Confraria Nativista atua na valorização do artista local

Evento será nesta sexta-feira, a partir das 20h30, no Clube dos Subtenentes e Sargentos de Santa Cruz do Sul

A Confraria Nativista no mês farroupilha terá artistas locais como principal atrativo. O evento será nesta sexta-feira, a partir das 20h30, no Clube dos Subtenentes e Sargentos de Santa Cruz do Sul (Rua José Pedro Fröhlich, 135, Bairro Faxinal Menino Deus). Silvane Severo e Fernando Morinelli vão dividir o palco para interpretar 12 composições marcantes da música regional. Outras cinco serão individuais. Estarão acompanhados dos músicos Edinho Nascimento (violão e percussão), William Bender (acordeon) e Denis Job (contrabaixo).
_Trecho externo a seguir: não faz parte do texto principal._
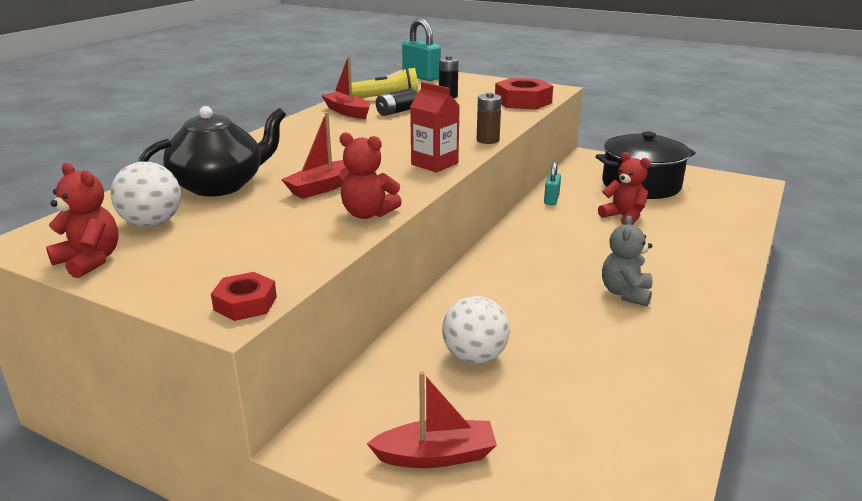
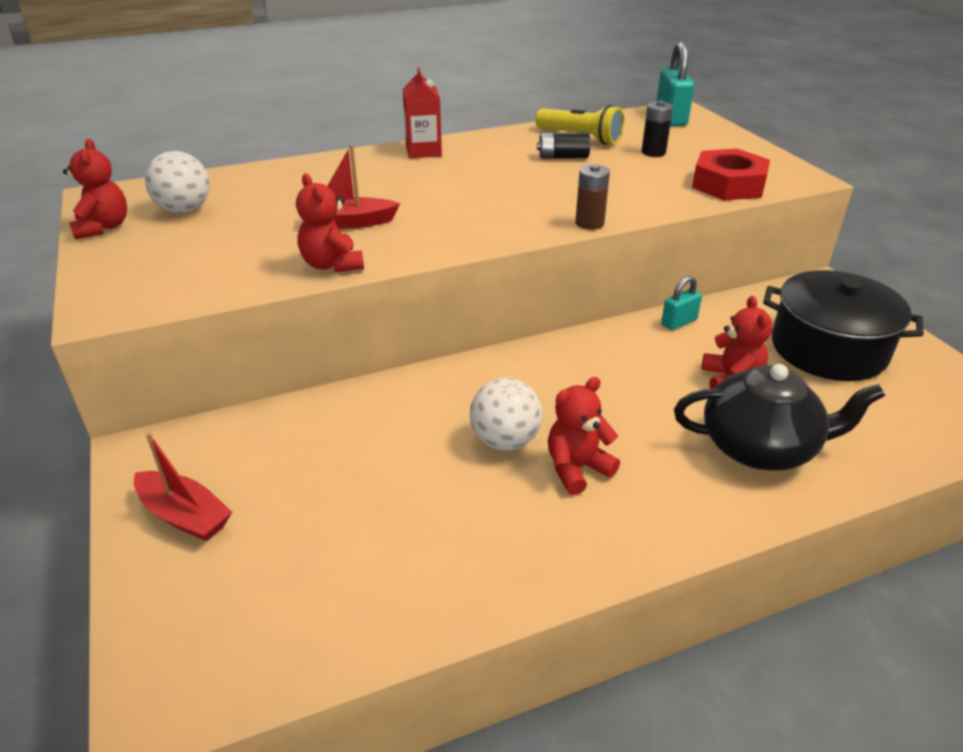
camera: 40 degrees right, 10 degrees up
(220, 185) = (282, 191): black teapot -> black teapot (760, 447)
(245, 303) = (118, 308): red nut -> none
(347, 112) = (515, 143): red boat -> none
(434, 164) = (484, 233): red carton -> red carton (423, 151)
(474, 357) = (339, 451): white ball -> white ball (505, 441)
(625, 293) = (577, 468): grey teddy bear -> red teddy bear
A presidente Flávia Willy aprova a dupla. “Eles sempre fizeram aberturas na Confraria. Mas pensamos na união dessas duas grandes vozes para um show principal neste ano. É uma valorização dos artistas locais. A expectativa é muito grande para ver a dupla no palco”, detalha. Os ensaios nos últimos meses serviram para entrosar o dueto, que buscou adaptar o repertório para que fosse confortável a ambos.

Silvane Severo começou a sua relação com a música aos 8 anos, quando ganhou um violão do pai. A prendinha era integrante do CTG Tropeiros da Amizade e recebeu um convite para ser representante da entidade em um rodeio artístico. Ela aprendeu três acordes e compôs a própria música para o concurso de solista vocal mirim. Silvane ganhou o troféu e, quando chegou aos 16 anos, decidiu seguir na música como profissional ao ser intérprete de bandas de baile e também em eventos sociais. Com uma filha de 4 anos, ela trabalha como representante de produtos alimentícios. Mas nunca deixou de conviver com a música.

Fernando Morinelli é administrador de empresas e mora em Canoas. A música esteve presente desde cedo, seja pela avó professora de piano ou a tia cantora lírica. Os pais também o incentivavam a fazer parte desse mundo. Por ouvir música erudita, aprendeu a tocar piano. Foi só o primeiro de tantos instrumentos, como violão, guitarra e contrabaixo. Já com mais idade, passou a tocar em grupos de samba e MPB em bares de Porto Alegre. Por meio do sogro gaiteiro de Pantano Grande, passou a ter contato com a música nativista há 15 anos. Foi paixão à primeira vista. Fernando participou de festivais e concursos. Pelas dificuldades da carreira, sempre considerou a música uma atividade secundária, onde entrega a verdade a cada vez que sobe no palco.